Note also that I had to change Keyword to Literal because the ways of the former are far too subtle and quick to anger. I do not trust Keywords, nor could I get matching with them.
If you are sure that the identifier never ends with an underscore, you can enforce it in the definition:
from pyparsing import *
my_string = 'ABC_123_SPEED_X 123'
Identifier = Combine(Word(alphanums) + Literal('_') + Word(alphanums))
Parameter = Literal('SPEED_X') | Literal('SPEED_Y') | Literal('SPEED_Z')
Value = Word(nums)
Entry = Identifier + Literal('_').suppress() + Parameter + Value
tokens = Entry.parseString(my_string)
print tokens # prints: ['ABC_123', 'SPEED_X', '123']
If it's not the case but if the identifier length is fixed you can define Identifier like this:
Identifier = Word( alphanums + '_' , exact=7)
You can also parse the identifier and parameter as one token, and split them in a parse action:
from pyparsing import *
import re
def split_ident_and_param(tokens):
mo = re.match(r"^(.*?_.*?)_(.*?_.*?)$", tokens[0])
return [mo.group(1), mo.group(2)]
ident_and_param = Word(alphanums + "_").setParseAction(split_ident_and_param)
value = Word(nums)
entry = ident_and_param + value
print entry.parseString("APC_123_SPEED_X 123")
The example above assumes that the identifiers and parameters always have the format XXX_YYY (containing one single underscore).
If this is not the case, you need to adjust the split_ident_and_param() method.
This answers a question that you probably have also asked yourself: "What's a real-world application for reduce?):
>>> keys = ['CAT', 'DOG', 'HORSE', 'DEER', 'RHINOCEROS']
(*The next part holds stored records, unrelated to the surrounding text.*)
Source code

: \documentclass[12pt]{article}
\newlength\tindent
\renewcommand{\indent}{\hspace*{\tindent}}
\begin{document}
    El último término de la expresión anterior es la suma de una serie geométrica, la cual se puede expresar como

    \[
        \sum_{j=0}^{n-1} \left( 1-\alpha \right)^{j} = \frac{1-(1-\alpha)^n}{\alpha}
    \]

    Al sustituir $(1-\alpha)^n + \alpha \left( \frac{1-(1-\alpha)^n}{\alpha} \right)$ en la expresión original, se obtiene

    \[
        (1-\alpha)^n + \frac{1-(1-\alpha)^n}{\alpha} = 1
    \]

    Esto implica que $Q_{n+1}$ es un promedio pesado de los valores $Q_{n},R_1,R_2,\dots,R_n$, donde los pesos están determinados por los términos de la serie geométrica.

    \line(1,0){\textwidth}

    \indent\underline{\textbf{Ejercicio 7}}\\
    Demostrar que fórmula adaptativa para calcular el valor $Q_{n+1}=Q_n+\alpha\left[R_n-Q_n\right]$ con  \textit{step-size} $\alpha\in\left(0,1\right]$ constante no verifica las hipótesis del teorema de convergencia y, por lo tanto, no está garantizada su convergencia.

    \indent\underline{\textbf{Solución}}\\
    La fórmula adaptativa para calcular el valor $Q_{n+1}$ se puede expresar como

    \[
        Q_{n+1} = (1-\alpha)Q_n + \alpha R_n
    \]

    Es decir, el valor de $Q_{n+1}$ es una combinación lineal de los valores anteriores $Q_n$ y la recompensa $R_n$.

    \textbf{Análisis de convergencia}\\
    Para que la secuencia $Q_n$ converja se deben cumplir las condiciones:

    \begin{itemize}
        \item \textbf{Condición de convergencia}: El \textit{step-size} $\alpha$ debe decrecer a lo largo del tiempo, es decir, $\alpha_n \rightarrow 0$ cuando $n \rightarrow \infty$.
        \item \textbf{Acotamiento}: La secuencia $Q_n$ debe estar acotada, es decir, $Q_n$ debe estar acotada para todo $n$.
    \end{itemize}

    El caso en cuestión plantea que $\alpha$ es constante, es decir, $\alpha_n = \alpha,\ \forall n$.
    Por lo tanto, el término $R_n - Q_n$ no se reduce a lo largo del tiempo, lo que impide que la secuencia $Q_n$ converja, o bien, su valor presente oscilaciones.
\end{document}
>>> p = reduce(lambda x, y: x | y, [Keyword(x) for x in keys])
>>> p
{{{{"CAT" | "DOG"} | "HORSE"} | "DEER"} | "RHINOCEROS"}
Edit:
This was a pretty good answer to the original question. I'll have to work on the new one.
Further edit:
I'm pretty sure you can't do what you're trying to do. The parser that pyparsing creates doesn't do lookahead. So if you tell it to match Word(alphanums + '_'), it's going to keep matching characters until it finds one that's not a letter, number, or underscore.